Pour réduire les déficits qui ont explosé et les ramener coûte que coûte dans les normes du pacte de stabilité européen, les autorités françaises envisagent des coupes comme jamais dans les dépenses publiques et la Sécurité sociale.
Coupes dans les budgets publics et dans les prestations de la Sécurité sociale, suppression massive d’emplois de fonctionnaires. Sans le dire, c’est une super-purge que le gouvernement est en train de préparer aux Français. Confrontée à un endettement et à des déficits publics qui ont effectivement explosé, dépassant respectivement 80 % et 8 % du produit intérieur brut (PIB), contre 60 % et 3 % requis par le traité de Maastricht, la ministre des Finances, Christine Lagarde, a annoncé lundi, à l’issue d’une rencontre avec son homologue allemand, Wolfgang Schäuble, qu’elle entendait faire revenir la France dans la norme maastrictienne d’ici à 2013 en pratiquant, dit-elle, « un effort de réduction de plus de 1 % par an » à partir de 2011.
Le premier ministre François Fillon avait déjà évoqué la nécessité d’en passer par une telle « purge », tout en fixant cependant l’échéance à 2014. Depuis, Bruxelles, par le biais de Joaquin Almunia, commissaire européen aux Affaires économiques et monétaires, a tancé la France, insistant sur la date de 2013 et soulignant que des marges existaient « du côté de la dépense ». Compte tenu que le déficit public français devrait être encore de 8,5 % l’an prochain, selon les prévisions du ministère des Finances lui-même, il n’est pas nécessaire d’être un mathématicien pour conclure qu’un retour à 3 % en 2013 signifierait une réduction de près de 2 % par an, bien supérieure donc encore au rythme de 1 % – déjà considérable – invoqué par Christine Lagarde. Nous avons calculé qu’il faudrait ponctionner les dépenses publiques d’au moins 40 milliards d’euros par an. D’où, sans doute, la nécessité, relevée récemment sans rire par le ministre du Budget, d’être « encore plus rapide dans la contrainte ». Et Éric Woerth de mettre les points sur les i : « On doit continuer l’effort que nous faisons sur la masse salariale, c’est-à-dire sur la réduction du nombre de fonctionnaires. » Le propos a le mérite de la clarté : on irait ainsi vers la suppression de dizaines de milliers de postes d’ingénieurs ou de techniciens de l’équipement, d’assistants sociaux, d’enseignants, etc. Une nouvelle « apuration » des comptes de la Sécurité sociale est également dans le collimateur du gouvernement.

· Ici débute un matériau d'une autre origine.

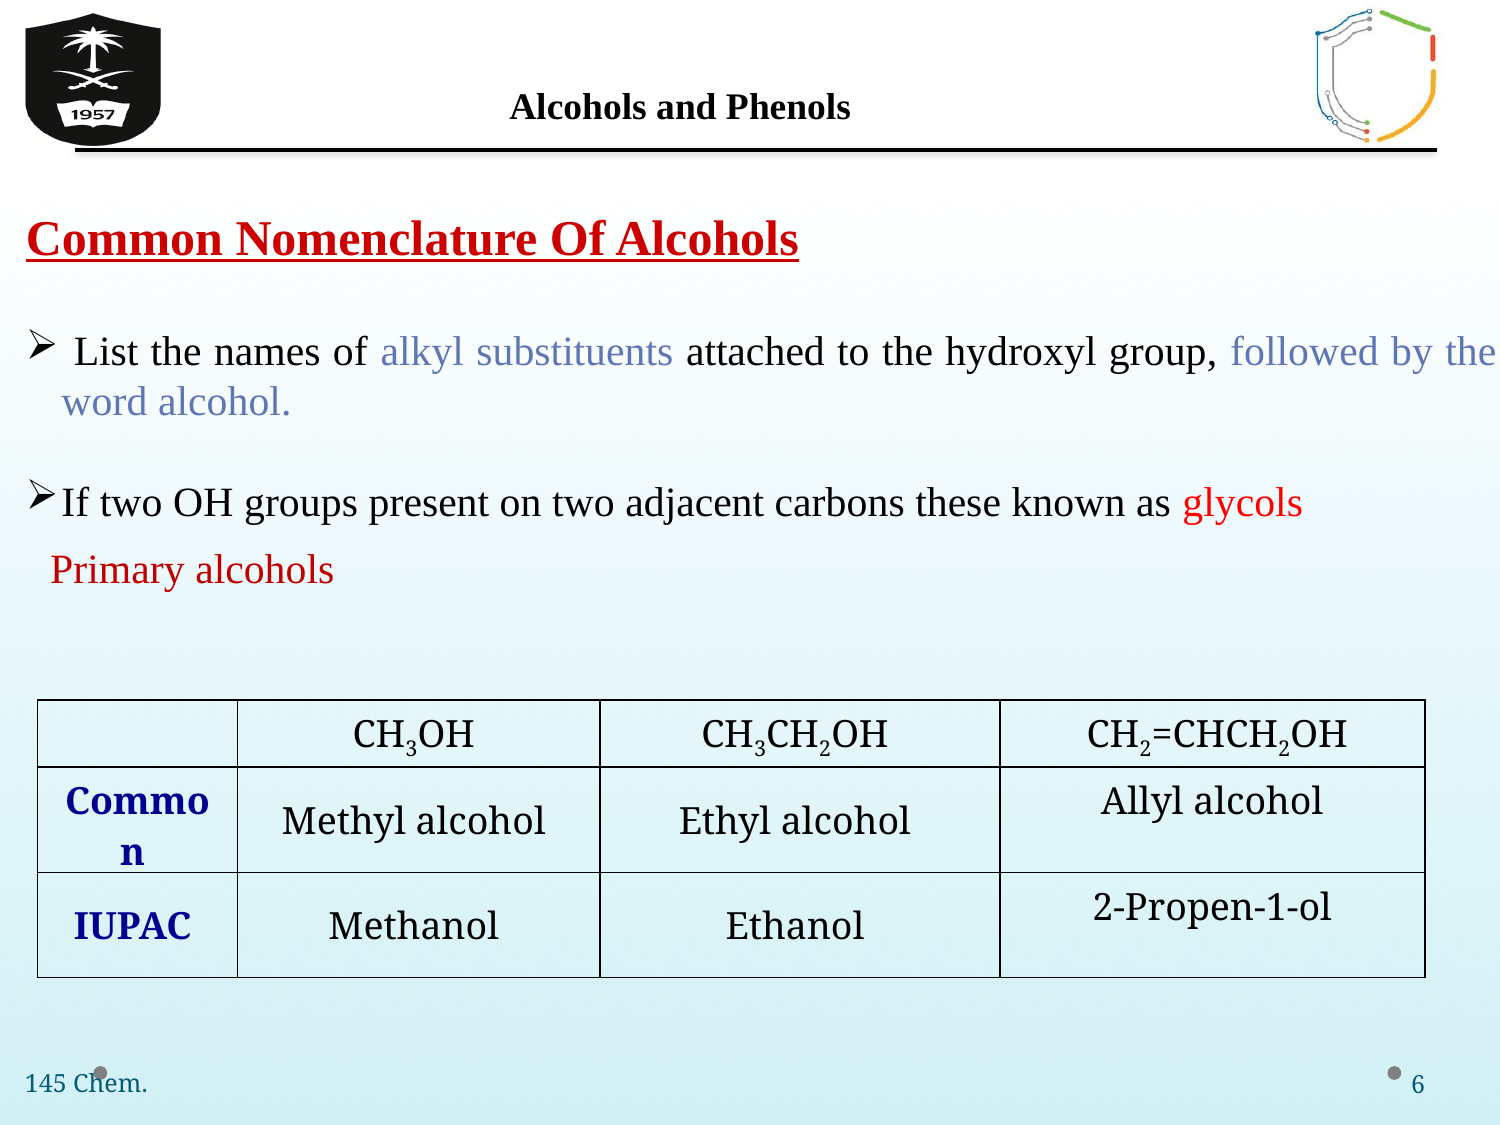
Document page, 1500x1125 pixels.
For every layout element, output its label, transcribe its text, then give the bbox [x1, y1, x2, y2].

text_box 6 [1299, 1042, 1425, 1103]
table_cell IUPAC [38, 873, 237, 977]
table_cell Ethyl alcohol [601, 768, 999, 872]
picture [0, 0, 1500, 1125]
table_cell Common [38, 768, 237, 872]
text_box Alcohols and Phenols [494, 74, 866, 135]
table_header CH3OH [238, 701, 599, 766]
text_box Common Nomenclature Of Alcohols List the names of alkyl substituents attached to the hydroxyl group, followed by the word alcohol. If two OH groups present on two adjacent carbons these known as glycols [11, 198, 1500, 532]
table_cell Methanol [238, 873, 599, 977]
table_cell Allyl alcohol [1001, 768, 1424, 872]
table_cell 2-Propen-1-ol [1001, 873, 1424, 977]
table_cell Ethanol [601, 873, 999, 977]
text_box 145 Chem. [24, 1037, 575, 1098]
text_box Primary alcohols [24, 534, 538, 600]
table_header CH2=CHCH2OH [1001, 701, 1424, 766]
table_header CH3CH2OH [601, 701, 999, 766]
table_cell Methyl alcohol [238, 768, 599, 872]
table_header [38, 701, 237, 766]
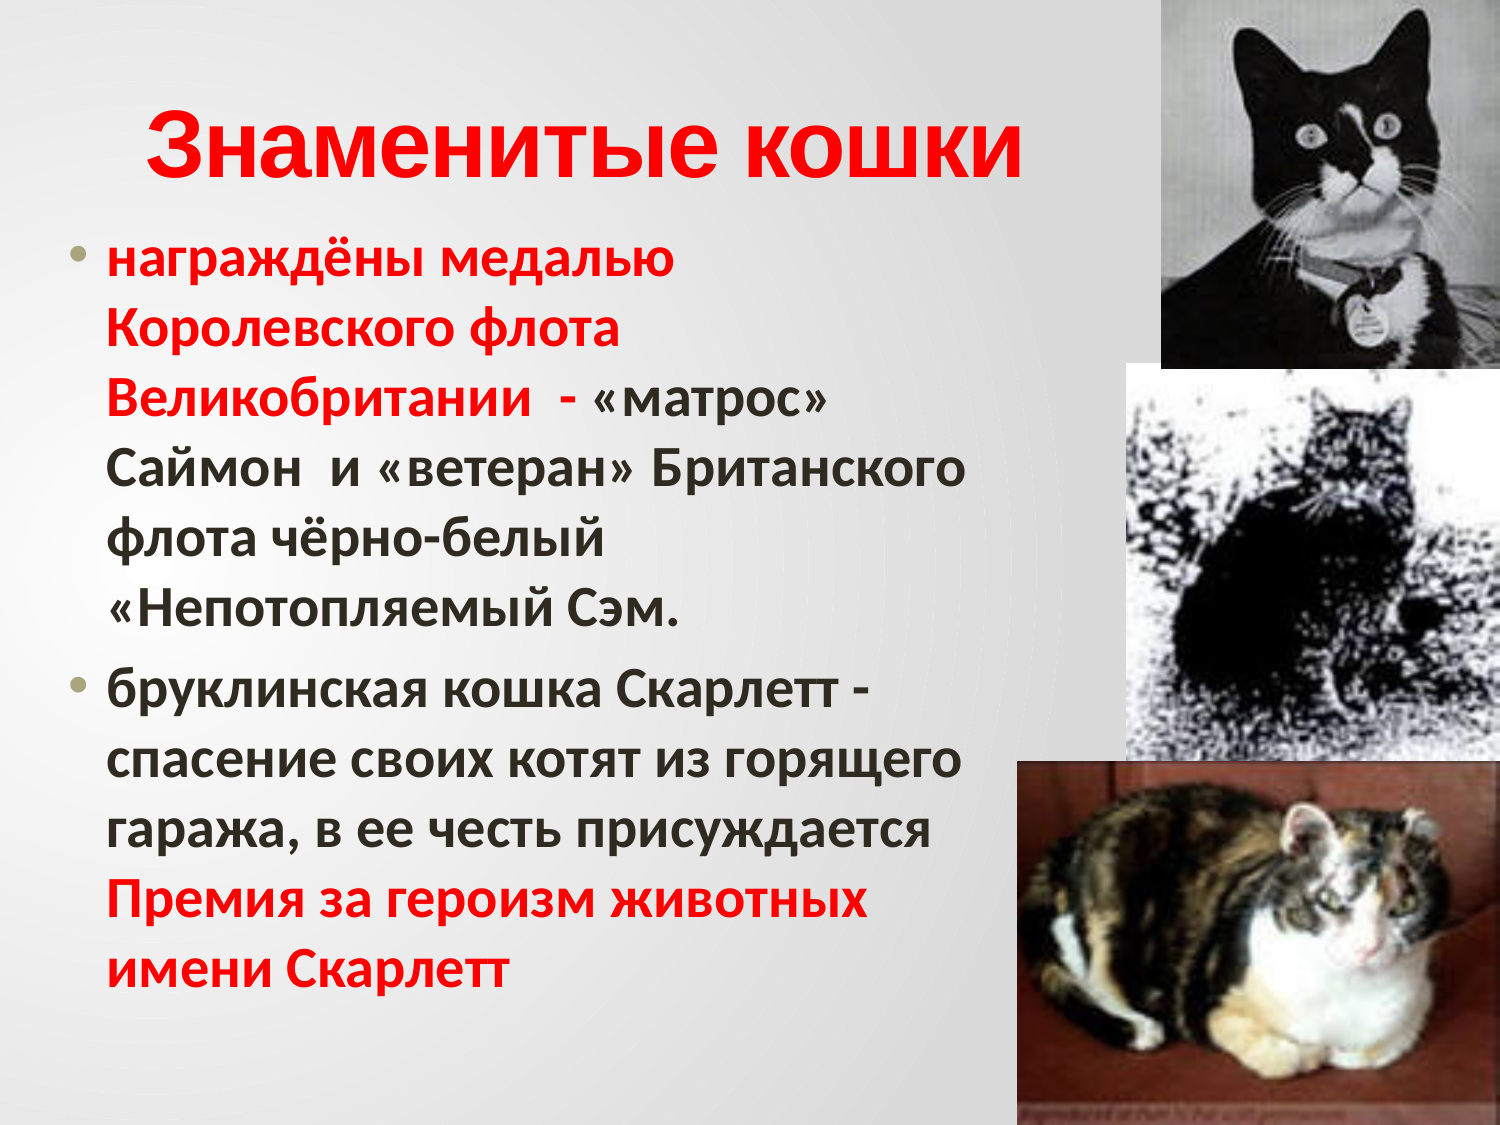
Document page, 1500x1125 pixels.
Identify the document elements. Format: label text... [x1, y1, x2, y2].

title Знаменитые кошки [35, 45, 1137, 233]
picture [1017, 0, 1500, 1125]
list награждёны медалью Королевского флота Великобритании - «матрос» Саймон и «ветеран» Британского флота чёрно-белый «Непотопляемый Сэм. бруклинская кошка Скарлетт - спасение своих котят из горящего гаража, в ее честь присуждается Премия за героизм животных имени Скарлетт [35, 233, 1032, 1079]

Promouvoir à tout prix un euro fort
La démarche n’est pas seulement le reflet d’une volonté d’appliquer à la lettre les dogmes monétaristes qui régissent les pays de l’euro. Même si l’annonce, depuis Berlin, d’un surcroît de rigueur budgétaire à venir de la France ne doit naturellement rien au hasard, la première puissance économique de la zone euro faisant preuve d’une singulière détermination à faire respecter les règles du pacte de stabilité, destinées, on le sait, à promouvoir à tout prix un « euro fort », attrayant pour la place financière européenne. Et cela, en dépit des conséquences pour les exportations de la zone.

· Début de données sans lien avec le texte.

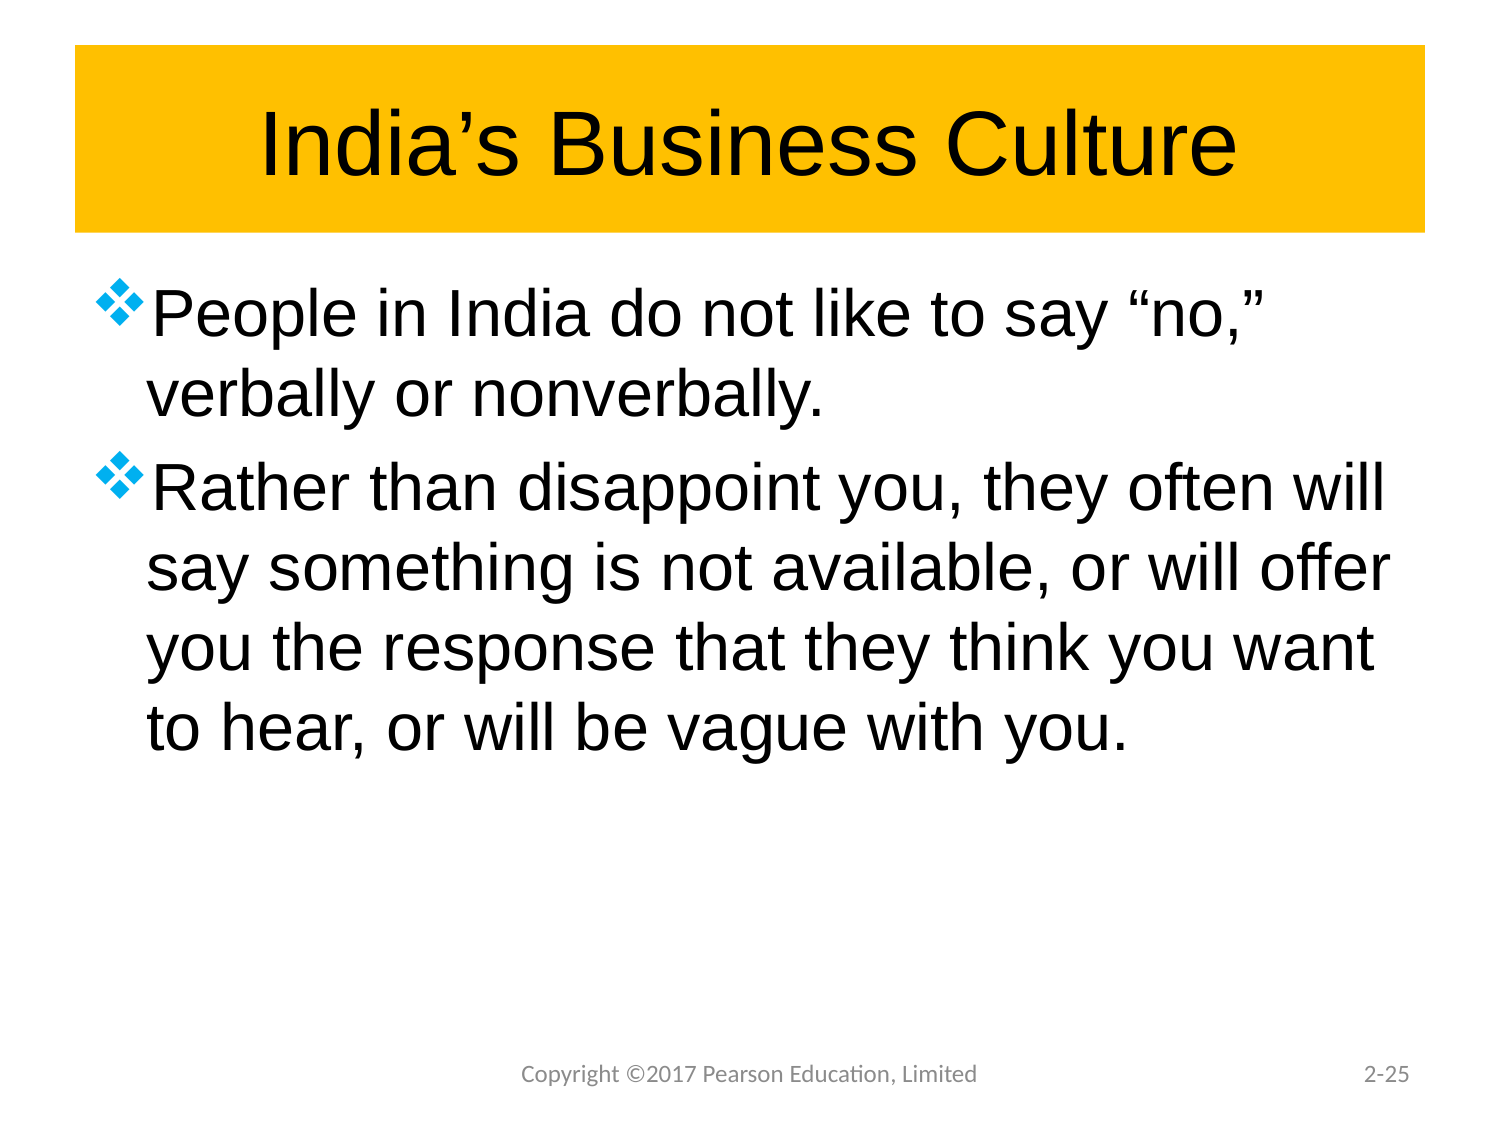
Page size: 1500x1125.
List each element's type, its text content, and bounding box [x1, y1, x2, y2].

list People in India do not like to say “no,” verbally or nonverbally. Rather than disappoint you, they often will say something is not available, or will offer you the response that they think you want to hear, or will be vague with you. [75, 262, 1425, 1005]
slide_number 2-25 [1074, 1042, 1425, 1103]
footer Copyright ©2017 Pearson Education, Limited [500, 1042, 1000, 1103]
title India’s Business Culture [75, 45, 1425, 233]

Mais la fébrilité constatée autour de la réduction des déficits tient aussi aujourd’hui à la crainte de plus en plus perceptible d’un krach de l’endettement public. Après les retentissantes faillites de l’Islande et de Dubai, des menaces se font jour en effet jusque dans la zone euro. En cause : les politiques très coûteuses qui ont consisté partout à soigner les marchés financiers en les dopant aux amphétamines publiques. Du coup, les États membres les plus fragilisés comme la Grèce, qui affiche désormais un déficit de 12,7 % de son PIB, sont au bord de l’asphyxie. Selon un parallèle très édifiant, ce sont les collectivités territoriales que l’on s’apprête à ponctionner avec le plus d’empressement en France et en Allemagne. Régions et départements de ce côté-ci du Rhin, Länder et communes de l’autre doivent être soumis au régime sec. Leurs rentrées fiscales vont être pareillement ponctionnées (réforme de la taxe professionnelle en France, baisses d’impôts pour les entreprises en Allemagne). Avec des conséquences désastreuses sur le plan social, qui ne seront pas sans effets pervers sur la croissance et l’emploi, qu’elles risquent de plomber pour une longue période. Ces « purges » reviennent plus que jamais à présenter la super-addition de la crise aux populations. Un choix qui n’est naturellement pas sans rapport avec celui des surenchères populistes que pratique Nicolas Sarkozy.